Un amigo en Inglaterra recomendó que le llevara tres cosas: champaña, thrillers baratos y mermelada. Miró la champaña y dijo «¡Bollinger!» sin entusiasmo. Miró los thrillers y dijo «¡romans policiers! ¡La próxima vez que vengas a Moscú me tendrás que traer basura de verdad!» Pero cuando saqué tres tarros de la mermelada de naranja amarga de mi madre apagó la colilla y sonrió.
–Gracias, querido. La mermelada, es mi infancia.
–Dime, querido… –me señaló una silla con la mano, y mientras lo hacía uno de sus pechos se salió del camisón–. Dime –se volvió a encajar el pecho–, ¿quedan grandes poetas en tu país? ¿Grandes poetas… de la talla de Joyce o Eliot?
Auden seguía vivo, en Oxford. De manera poco convincente mencioné a Auden.
–¡Auden no es lo que yo llamaría un gran poeta!
–Sí –dije–. La mayoría de voces guardan silencio.
–¿Y en prosa?
–No hay mucho.
–¿Y en Estados Unidos? ¿Hay poetas?
–Unos cuantos.
–Dime, ¿era Hemingway un gran novelista?
–No siempre –dije–. No al final. Pero ahora se le menosprecia. Sus primeros cuentos son maravillosos.

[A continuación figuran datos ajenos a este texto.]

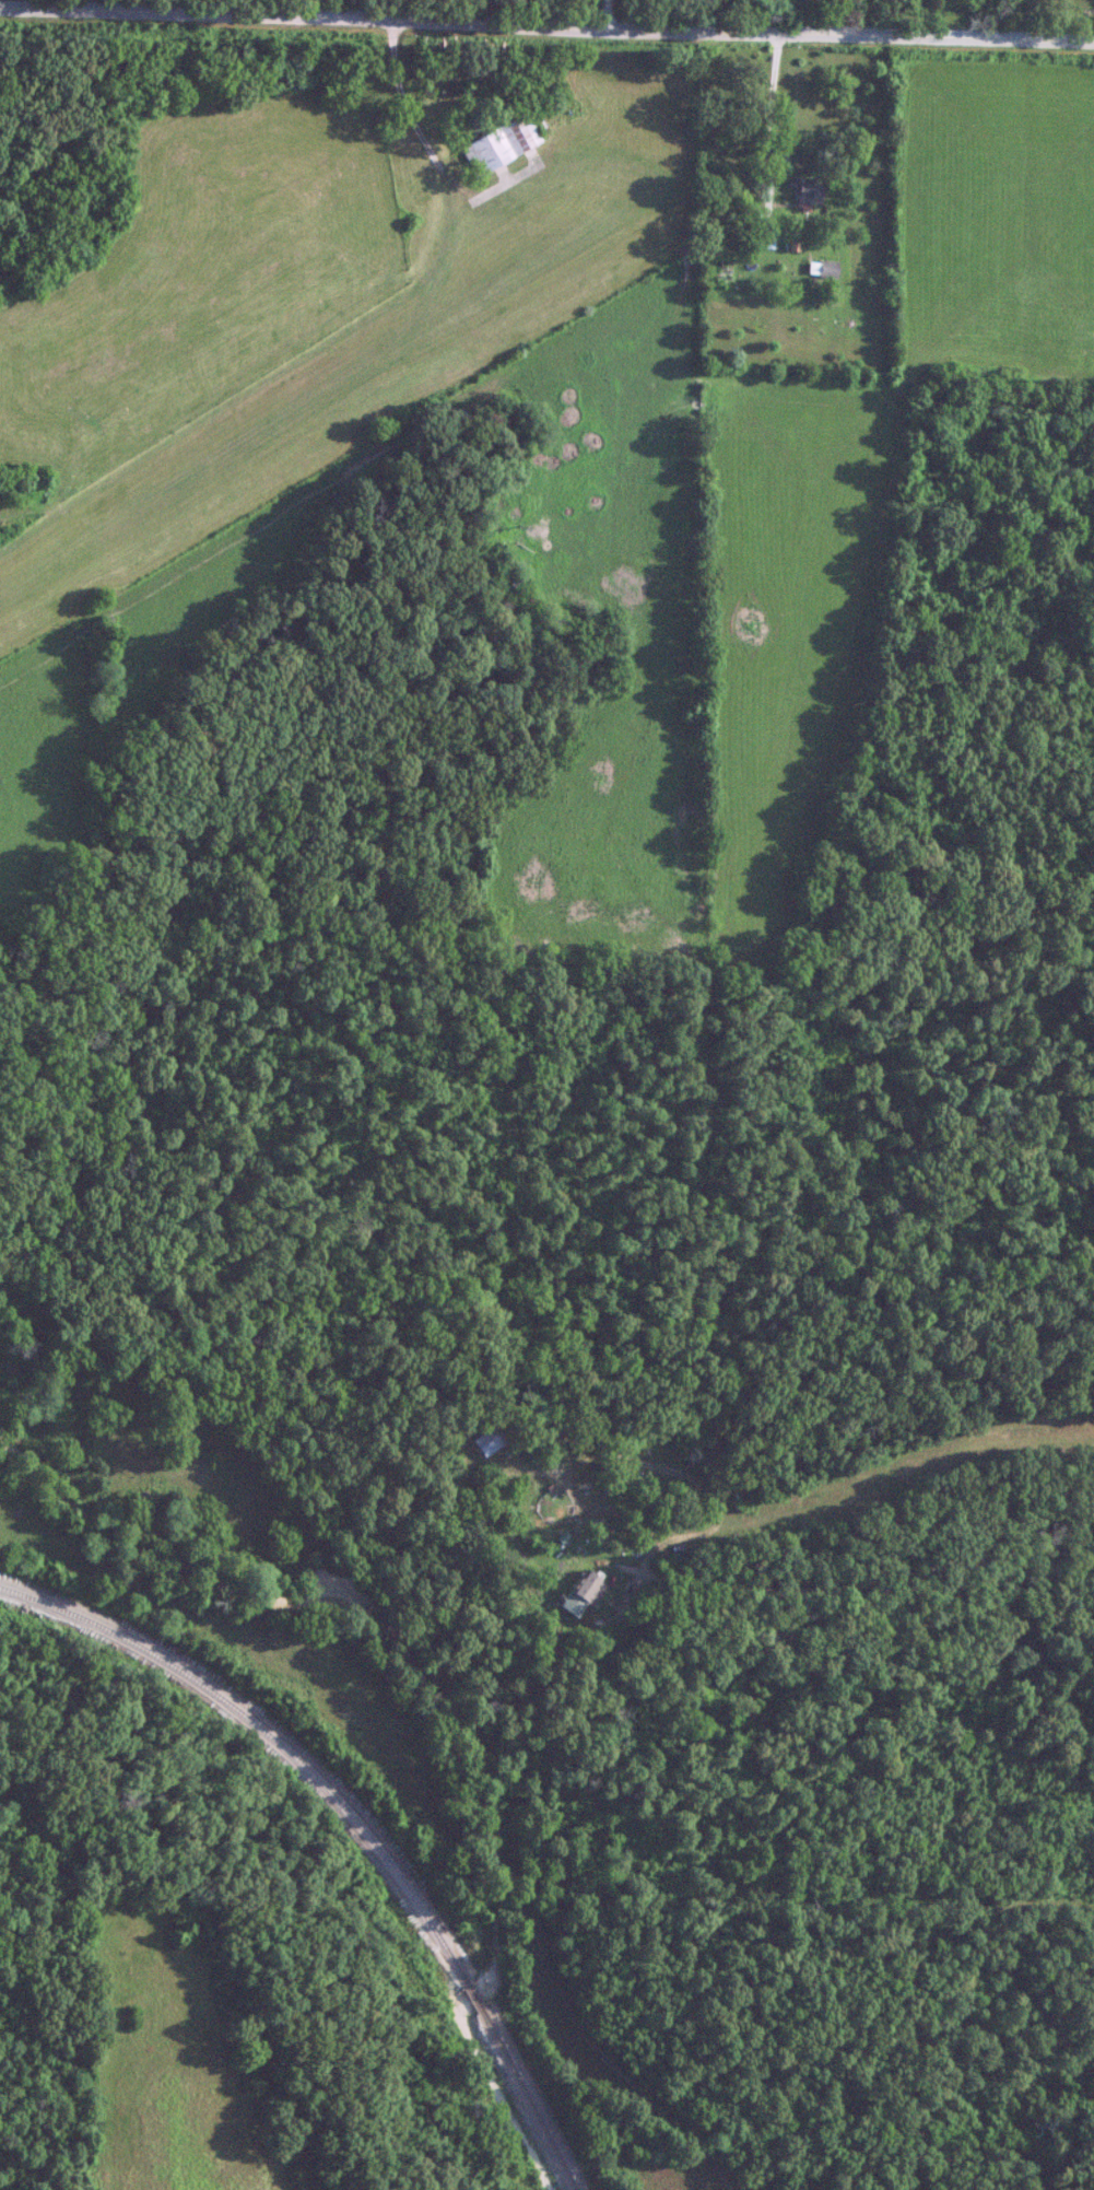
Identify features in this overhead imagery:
road: (602, 14)
road: (734, 16)
road: (546, 23)
building: (498, 143)
building: (806, 188)
building: (765, 238)
building: (826, 268)
airport runway: (345, 397)
building: (486, 1440)
road: (870, 1578)
building: (576, 1593)
railway: (357, 1819)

–Pero el novelista maravilloso de Estados unidos es Faulkner. Estoy ayudando a un joven amigo a traducir a Faulkner al ruso. Debo decir que está resultando difícil.
–Y en Rusia –bramó– ya no quedan grandes escritores. Aquí las voces guardan silencio. Tenemos a Solzhenitsyn y ni siquiera él es tan bueno. El problema de Solzhenitsyn es el siguiente. Cuando cree que dice la verdad, dice las falsedades más grandes. Pero cuando cree que está creando una historia desde su imaginación, entonces, a veces, capta la verdad.
–Que es del cuento… –titubeé–. No recuerdo del nombre… en el que la anciana es arrollada por un tren?
–¿Te refieres a «La casa de Matriona?»
–Sí –dije–. ¿Consigue captar la verdad?
–¡Nunca habría podido pasar en Rusia!
En la pared frente a la cama colgaba torcido un lienzo blanco. El cuadro era todo blanco, blanco sobre blanco, unas cuantas botellas blancas sobre un fondo blanco, vacío. Conocía la obra del artista: un judío ucraniano, como ella.
–Veo que tiene un cuadro de Weisberg –dije.
–Sí. ¿Te importaría enderezarlo? Arrojé un libro y le di sin querer. ¡Un libro inmundo escrito por una australiana.
Enderecé el cuadro.
–Weisberg –dijo–. Es nuestro mejor pintor. ¿Es posible que sea eso lo único que se puede hacer hoy día en Rusia? ¡Pintar la blancura!